Dienstag, 15. Dezember 2009

Eli Roths Vater über "Inglourious Basterds"

Achtung! Spoiler zu Inglourious Basterds voraus!

Lange ist es her, dass die letzten Analysen zu Inglourious Basterds online aufgetaucht sind. Pünktlich zur Zeit des Preisregens (und nicht all zu lange vor der US-DVD-Veröffentlichung) kehrt Inglourious Basterds zurück ins Zentrum unserer Aufmerksamkeit. Und zwar mit einem sehr lesenswerten, persönlichen Artikel, geschrieben von Eli Roths Vater Sheldon Roth.

Für Jewish Journal.com reflektierte Sheldon Roth die Gefühle, welche die durch Eli Roths Charakter Sgt. Donowitz ausgeführte, gewaltätige Ermordung Hitlers im explosiven Finale von Inglourious Basterds in ihm ausgelöst wurden.
Roth erklärt, dass er über den Filmtod Hitlers schon seit der Drehbuchphase informiert war. Er besuchte sogar das Filmset in Berlin, als die Szene gedreht wurde, in der sein Sohn Adolf Hitler mittels eines Maschinengewehrs zu einer blutigen, breiigen Masse verarbeitete. Dennoch ahnte er nicht, wie überwältigend dieser Moment auf ihn wirken sollte, sobald er ihn im Gesamtkontext sehen sollte: "Ich verspührte diese kraftvolle Mischung aus Rettung, Rache, Erlösung, Entlastung und einem unbegreiflichen Kummer. Mein Sohn opferte sich selbst für uns alle. Er tat, was ich nicht tun konnte. Und ich weinte.", beschreibt der Psychoanalystiker die emotionale Erfahrung.

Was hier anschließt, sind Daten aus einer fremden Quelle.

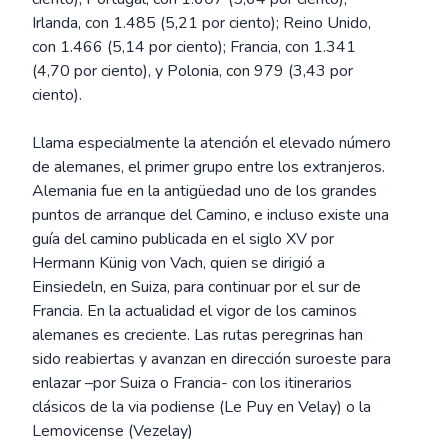
Irlanda, con 1.485 (5,21 por ciento); Reino Unido,
con 1.466 (5,14 por ciento); Francia, con 1.341
(4,70 por ciento), y Polonia, con 979 (3,43 por
ciento).
Llama especialmente la atención el elevado número
de alemanes, el primer grupo entre los extranjeros.
Alemania fue en la antigüedad uno de los grandes
puntos de arranque del Camino, e incluso existe una
guía del camino publicada en el siglo XV por
Hermann Künig von Vach, quien se dirigió a
Einsiedeln, en Suiza, para continuar por el sur de
Francia. En la actualidad el vigor de los caminos
alemanes es creciente. Las rutas peregrinas han
sido reabiertas y avanzan en dirección suroeste para
enlazar –por Suiza o Francia- con los itinerarios
clásicos de la via podiense (Le Puy en Velay) o la
Lemovicense (Vezelay)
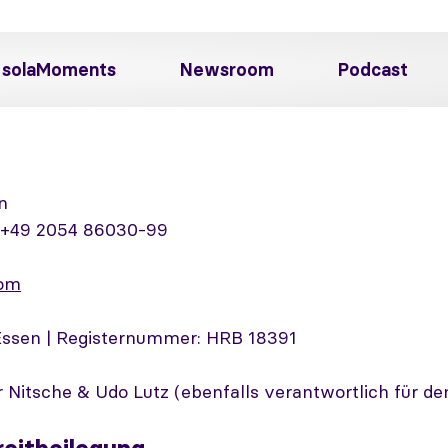
solaMoments
Newsroom
Podcast
n
 +49 2054 86030-99
com
 Essen | Registernummer: HRB 18391
 Nitsche & Udo Lutz (ebenfalls verantwortlich für d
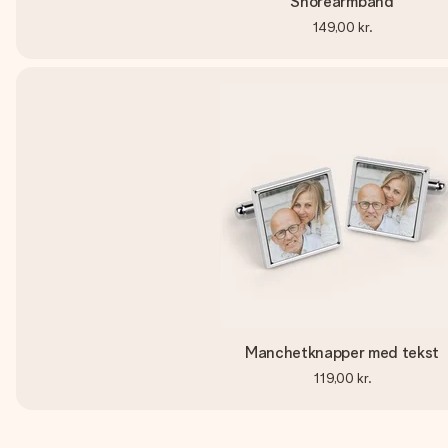
Snorearmbånd
149,00 kr.
Manchetknapper med tekst
119,00 kr.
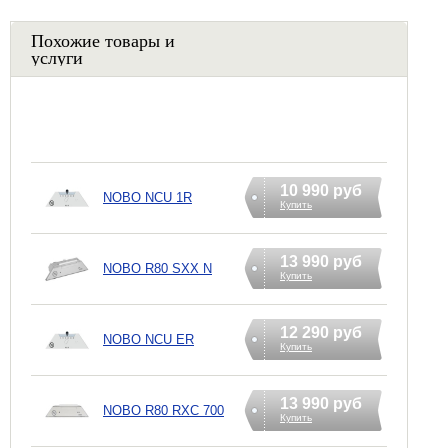
Похожие товары и
услуги
10 990 руб
NOBO NCU 1R
Купить
13 990 руб
NOBO R80 SXX N
Купить
12 290 руб
NOBO NCU ER
Купить
13 990 руб
NOBO R80 RXC 700
Купить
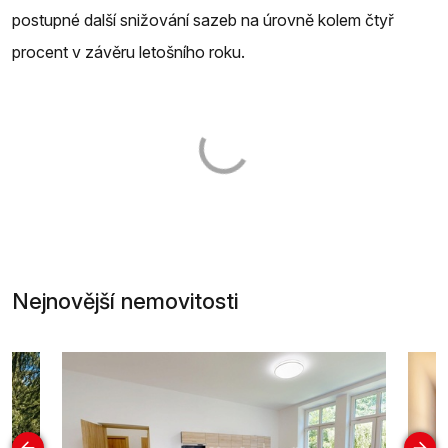
postupné další snižování sazeb na úrovně kolem čtyř
procent v závěru letošního roku.
Nejnovější nemovitosti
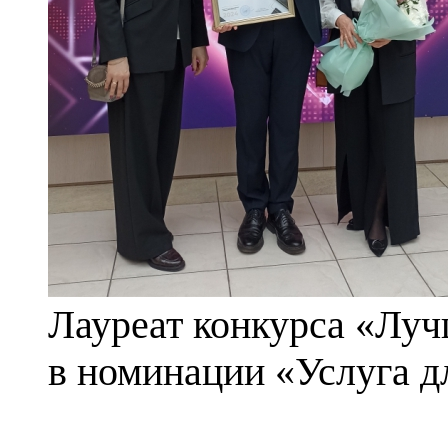
Лауреат конкурса «Луч
в номинации «Услуга д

Sheldon Roth reagiert in seinem Artikel auch auf sämtliche Zuschauer, die aufgrund der historischen Fiktionalität von Inglourious Basterds keinen Zugang zu ihm fanden. Für Roth existieren zwei Arten von Fakten: Historische und emotionale. Gefühle gelten, so Roth, eben so viel, wie Geschichtsfakten, und Kunst fungiert seiner Meinung nach als eine kondensierte Aussage über das Leben. Ein Kunstwerk, dass sein Publikum erreicht, lässt solche Emotionen Wahrhaftigkeit annehmen, weswegen es falsch sei, diese Gefühle als "historisch inakkurant" abzutun.
Inglourious Basterds manifestiert eine Gefühlsbewegung, die seit langem in den Menschen schlummert, und Tarantino habe erkannt, wie bedeutsam es sei, diese Emotionen auf Film zu bannen, statt erneut die vermeintliche Realität abzubilden.

Genau so sehe ich es auch - es wurde Zeit, dass mit dem Zweiten Weltkrieg emotional ehrlich abgerechnet wurde, statt sich erneut vergeblich an einer historisch akkuraten, authentischen Umsetzung zu versuchen. Geschichtlich korrekt wäre der Film, wenn überhaupt, nur halb so gut.